### WHAT THE TASK REQUIRES
Swap "phylum" for "division" in the listing below, from the line with "scientific name: Paeonia mascula" to the line with "order: Agaricales", and reproduce only those lines with everything else unchanged.

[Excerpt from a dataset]
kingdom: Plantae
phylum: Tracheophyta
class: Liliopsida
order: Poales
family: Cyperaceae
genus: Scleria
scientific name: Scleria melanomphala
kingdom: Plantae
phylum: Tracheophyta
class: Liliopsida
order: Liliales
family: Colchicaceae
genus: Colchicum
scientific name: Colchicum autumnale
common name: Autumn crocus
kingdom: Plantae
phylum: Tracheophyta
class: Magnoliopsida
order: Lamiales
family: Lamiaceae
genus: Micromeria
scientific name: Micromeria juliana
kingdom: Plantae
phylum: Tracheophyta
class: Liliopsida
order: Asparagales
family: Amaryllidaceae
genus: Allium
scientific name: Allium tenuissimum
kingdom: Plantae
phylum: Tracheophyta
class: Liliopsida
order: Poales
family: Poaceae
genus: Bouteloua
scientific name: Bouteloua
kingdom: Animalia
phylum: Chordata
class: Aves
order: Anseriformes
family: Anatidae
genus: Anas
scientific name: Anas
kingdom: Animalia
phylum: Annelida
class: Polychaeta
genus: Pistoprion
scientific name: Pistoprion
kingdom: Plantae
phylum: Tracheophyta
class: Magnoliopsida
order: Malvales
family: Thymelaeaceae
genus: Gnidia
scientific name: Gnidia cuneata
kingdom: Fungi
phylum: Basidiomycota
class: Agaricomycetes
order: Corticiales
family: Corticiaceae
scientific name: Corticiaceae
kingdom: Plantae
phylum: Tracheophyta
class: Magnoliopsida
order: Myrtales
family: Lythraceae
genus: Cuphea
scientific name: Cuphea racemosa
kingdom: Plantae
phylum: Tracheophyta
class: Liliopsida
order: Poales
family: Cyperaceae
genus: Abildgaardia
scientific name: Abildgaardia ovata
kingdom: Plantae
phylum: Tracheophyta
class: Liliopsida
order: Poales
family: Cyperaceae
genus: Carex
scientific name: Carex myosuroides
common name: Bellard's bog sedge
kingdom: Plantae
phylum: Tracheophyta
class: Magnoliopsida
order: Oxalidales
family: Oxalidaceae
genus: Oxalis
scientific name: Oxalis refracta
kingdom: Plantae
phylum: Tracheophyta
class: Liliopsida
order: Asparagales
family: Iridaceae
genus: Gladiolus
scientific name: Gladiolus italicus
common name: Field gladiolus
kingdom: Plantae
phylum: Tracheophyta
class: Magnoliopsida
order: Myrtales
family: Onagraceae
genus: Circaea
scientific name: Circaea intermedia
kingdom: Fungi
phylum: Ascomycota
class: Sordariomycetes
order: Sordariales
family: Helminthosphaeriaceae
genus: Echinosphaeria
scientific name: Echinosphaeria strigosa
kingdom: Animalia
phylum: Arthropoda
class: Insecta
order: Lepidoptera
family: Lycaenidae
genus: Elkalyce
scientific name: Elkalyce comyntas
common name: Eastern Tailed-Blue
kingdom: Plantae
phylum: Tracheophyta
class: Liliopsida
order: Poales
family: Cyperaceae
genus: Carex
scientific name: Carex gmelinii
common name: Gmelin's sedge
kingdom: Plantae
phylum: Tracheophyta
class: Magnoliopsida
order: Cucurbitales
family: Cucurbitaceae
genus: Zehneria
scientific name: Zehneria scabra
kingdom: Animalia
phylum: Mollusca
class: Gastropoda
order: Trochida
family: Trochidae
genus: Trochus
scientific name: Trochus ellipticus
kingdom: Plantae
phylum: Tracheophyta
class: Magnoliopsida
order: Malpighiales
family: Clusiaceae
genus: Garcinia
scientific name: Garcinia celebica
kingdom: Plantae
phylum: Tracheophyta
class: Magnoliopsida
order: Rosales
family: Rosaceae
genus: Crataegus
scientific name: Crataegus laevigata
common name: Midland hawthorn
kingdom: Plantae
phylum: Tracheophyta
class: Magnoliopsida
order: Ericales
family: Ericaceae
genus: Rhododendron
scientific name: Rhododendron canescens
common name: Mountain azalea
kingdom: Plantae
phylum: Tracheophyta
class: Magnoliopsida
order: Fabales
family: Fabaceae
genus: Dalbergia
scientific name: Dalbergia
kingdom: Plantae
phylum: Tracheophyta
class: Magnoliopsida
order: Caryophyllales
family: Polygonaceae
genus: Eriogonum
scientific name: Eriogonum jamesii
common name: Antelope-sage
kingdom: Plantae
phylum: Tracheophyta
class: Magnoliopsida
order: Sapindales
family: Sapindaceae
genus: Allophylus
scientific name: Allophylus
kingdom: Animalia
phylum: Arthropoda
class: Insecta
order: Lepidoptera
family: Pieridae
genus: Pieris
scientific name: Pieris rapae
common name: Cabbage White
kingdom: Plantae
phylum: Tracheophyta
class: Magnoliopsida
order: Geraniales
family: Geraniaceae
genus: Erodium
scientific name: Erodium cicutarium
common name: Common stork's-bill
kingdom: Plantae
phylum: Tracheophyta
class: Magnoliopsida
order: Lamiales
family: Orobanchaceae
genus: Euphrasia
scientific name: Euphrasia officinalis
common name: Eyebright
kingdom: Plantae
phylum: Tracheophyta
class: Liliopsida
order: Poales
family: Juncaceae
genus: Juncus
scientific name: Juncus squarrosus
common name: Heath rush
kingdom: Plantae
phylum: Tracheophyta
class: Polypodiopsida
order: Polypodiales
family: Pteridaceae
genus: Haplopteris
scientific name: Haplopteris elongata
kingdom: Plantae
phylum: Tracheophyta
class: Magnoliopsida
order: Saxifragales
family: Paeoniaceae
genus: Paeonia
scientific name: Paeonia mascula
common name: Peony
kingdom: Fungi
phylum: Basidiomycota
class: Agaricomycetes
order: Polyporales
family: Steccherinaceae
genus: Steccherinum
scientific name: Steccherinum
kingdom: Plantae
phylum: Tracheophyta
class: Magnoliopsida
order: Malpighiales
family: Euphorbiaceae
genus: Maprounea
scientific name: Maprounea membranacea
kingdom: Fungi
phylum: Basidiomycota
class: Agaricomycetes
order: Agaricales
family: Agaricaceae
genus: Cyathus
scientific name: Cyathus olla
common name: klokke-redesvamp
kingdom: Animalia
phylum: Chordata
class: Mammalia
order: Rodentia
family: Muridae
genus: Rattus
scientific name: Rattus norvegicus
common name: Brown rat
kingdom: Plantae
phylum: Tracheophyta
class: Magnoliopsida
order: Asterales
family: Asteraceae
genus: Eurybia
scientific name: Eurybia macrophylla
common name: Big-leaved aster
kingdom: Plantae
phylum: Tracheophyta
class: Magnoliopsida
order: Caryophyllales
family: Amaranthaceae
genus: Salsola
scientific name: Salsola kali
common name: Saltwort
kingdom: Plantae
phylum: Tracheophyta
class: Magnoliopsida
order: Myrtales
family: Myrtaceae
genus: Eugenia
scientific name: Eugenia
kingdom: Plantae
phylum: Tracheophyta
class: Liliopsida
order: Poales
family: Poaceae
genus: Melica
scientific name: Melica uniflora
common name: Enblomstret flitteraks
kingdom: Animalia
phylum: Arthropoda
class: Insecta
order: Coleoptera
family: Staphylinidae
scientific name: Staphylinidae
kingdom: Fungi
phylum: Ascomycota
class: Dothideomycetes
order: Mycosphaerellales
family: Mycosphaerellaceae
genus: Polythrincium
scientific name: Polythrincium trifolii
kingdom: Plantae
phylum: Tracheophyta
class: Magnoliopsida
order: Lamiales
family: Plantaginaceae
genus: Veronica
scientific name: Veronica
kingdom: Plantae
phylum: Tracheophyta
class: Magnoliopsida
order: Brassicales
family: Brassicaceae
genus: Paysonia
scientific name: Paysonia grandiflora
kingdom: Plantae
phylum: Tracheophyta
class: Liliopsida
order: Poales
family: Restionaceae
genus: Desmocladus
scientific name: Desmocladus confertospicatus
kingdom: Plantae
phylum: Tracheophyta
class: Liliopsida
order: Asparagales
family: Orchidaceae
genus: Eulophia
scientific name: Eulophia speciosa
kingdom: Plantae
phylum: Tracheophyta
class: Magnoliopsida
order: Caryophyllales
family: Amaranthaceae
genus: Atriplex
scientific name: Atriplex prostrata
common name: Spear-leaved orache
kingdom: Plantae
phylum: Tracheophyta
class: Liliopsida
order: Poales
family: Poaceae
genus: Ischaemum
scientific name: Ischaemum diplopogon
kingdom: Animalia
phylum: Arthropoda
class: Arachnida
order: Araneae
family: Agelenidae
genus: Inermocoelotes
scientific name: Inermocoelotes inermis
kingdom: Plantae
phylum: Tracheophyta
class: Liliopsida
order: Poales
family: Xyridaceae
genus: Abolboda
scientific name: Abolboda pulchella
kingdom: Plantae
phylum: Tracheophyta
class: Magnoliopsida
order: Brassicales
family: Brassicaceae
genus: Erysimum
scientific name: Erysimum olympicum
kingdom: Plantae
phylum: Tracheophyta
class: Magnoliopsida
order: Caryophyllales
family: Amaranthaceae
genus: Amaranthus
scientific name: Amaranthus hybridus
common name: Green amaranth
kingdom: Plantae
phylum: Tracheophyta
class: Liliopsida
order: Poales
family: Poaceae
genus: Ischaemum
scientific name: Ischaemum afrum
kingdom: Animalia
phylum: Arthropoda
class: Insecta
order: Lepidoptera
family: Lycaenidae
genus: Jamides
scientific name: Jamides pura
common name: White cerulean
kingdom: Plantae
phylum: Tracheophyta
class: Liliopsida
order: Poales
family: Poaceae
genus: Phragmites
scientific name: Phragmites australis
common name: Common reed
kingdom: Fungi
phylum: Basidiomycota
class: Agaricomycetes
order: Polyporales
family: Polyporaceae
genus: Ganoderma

### THE REPLY
scientific name: Paeonia mascula
common name: Peony
kingdom: Fungi
division: Basidiomycota
class: Agaricomycetes
order: Polyporales
family: Steccherinaceae
genus: Steccherinum
scientific name: Steccherinum
kingdom: Plantae
division: Tracheophyta
class: Magnoliopsida
order: Malpighiales
family: Euphorbiaceae
genus: Maprounea
scientific name: Maprounea membranacea
kingdom: Fungi
division: Basidiomycota
class: Agaricomycetes
order: Agaricales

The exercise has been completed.